MATERIAL PROVIDED:
....
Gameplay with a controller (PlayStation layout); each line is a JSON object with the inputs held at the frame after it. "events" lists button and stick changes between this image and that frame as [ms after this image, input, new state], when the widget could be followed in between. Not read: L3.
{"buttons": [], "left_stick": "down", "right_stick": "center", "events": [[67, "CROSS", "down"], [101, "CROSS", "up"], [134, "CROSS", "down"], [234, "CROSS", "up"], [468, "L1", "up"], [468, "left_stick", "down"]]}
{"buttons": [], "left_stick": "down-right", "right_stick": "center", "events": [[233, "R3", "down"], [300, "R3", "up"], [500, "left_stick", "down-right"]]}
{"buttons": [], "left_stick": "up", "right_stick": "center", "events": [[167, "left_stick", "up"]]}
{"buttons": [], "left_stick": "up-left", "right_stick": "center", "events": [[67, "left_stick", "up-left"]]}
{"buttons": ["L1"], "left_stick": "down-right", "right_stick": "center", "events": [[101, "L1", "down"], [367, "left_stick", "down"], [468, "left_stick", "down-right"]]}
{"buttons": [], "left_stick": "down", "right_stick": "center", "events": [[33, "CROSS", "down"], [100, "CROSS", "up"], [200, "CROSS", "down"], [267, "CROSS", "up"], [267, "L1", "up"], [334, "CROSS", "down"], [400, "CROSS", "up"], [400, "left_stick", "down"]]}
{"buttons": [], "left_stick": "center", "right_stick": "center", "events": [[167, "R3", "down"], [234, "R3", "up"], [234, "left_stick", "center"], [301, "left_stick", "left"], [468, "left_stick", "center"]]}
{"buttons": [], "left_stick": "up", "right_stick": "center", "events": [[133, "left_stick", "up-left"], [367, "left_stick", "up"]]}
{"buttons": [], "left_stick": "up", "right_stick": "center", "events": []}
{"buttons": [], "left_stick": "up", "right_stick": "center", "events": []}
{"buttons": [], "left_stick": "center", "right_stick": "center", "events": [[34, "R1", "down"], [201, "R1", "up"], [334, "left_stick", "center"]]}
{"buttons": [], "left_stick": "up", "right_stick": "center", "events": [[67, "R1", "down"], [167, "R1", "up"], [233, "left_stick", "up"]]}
....
YOUR OBJECTIVE: All of the entries above need to be set down again exactly.

SOLUTION TO THE PROBLEM:
Gameplay with a controller (PlayStation layout); each line is a JSON object with the inputs held at the frame after it. "events" lists button and stick changes between this image and that frame as [ms after this image, input, new state], when the widget could be followed in between. Not read: L3.
{"buttons": [], "left_stick": "down", "right_stick": "center", "events": [[67, "CROSS", "down"], [101, "CROSS", "up"], [134, "CROSS", "down"], [234, "CROSS", "up"], [468, "L1", "up"], [468, "left_stick", "down"]]}
{"buttons": [], "left_stick": "down-right", "right_stick": "center", "events": [[233, "R3", "down"], [300, "R3", "up"], [500, "left_stick", "down-right"]]}
{"buttons": [], "left_stick": "up", "right_stick": "center", "events": [[167, "left_stick", "up"]]}
{"buttons": [], "left_stick": "up-left", "right_stick": "center", "events": [[67, "left_stick", "up-left"]]}
{"buttons": ["L1"], "left_stick": "down-right", "right_stick": "center", "events": [[101, "L1", "down"], [367, "left_stick", "down"], [468, "left_stick", "down-right"]]}
{"buttons": [], "left_stick": "down", "right_stick": "center", "events": [[33, "CROSS", "down"], [100, "CROSS", "up"], [200, "CROSS", "down"], [267, "CROSS", "up"], [267, "L1", "up"], [334, "CROSS", "down"], [400, "CROSS", "up"], [400, "left_stick", "down"]]}
{"buttons": [], "left_stick": "center", "right_stick": "center", "events": [[167, "R3", "down"], [234, "R3", "up"], [234, "left_stick", "center"], [301, "left_stick", "left"], [468, "left_stick", "center"]]}
{"buttons": [], "left_stick": "up", "right_stick": "center", "events": [[133, "left_stick", "up-left"], [367, "left_stick", "up"]]}
{"buttons": [], "left_stick": "up", "right_stick": "center", "events": []}
{"buttons": [], "left_stick": "up", "right_stick": "center", "events": []}
{"buttons": [], "left_stick": "center", "right_stick": "center", "events": [[34, "R1", "down"], [201, "R1", "up"], [334, "left_stick", "center"]]}
{"buttons": [], "left_stick": "up", "right_stick": "center", "events": [[67, "R1", "down"], [167, "R1", "up"], [233, "left_stick", "up"]]}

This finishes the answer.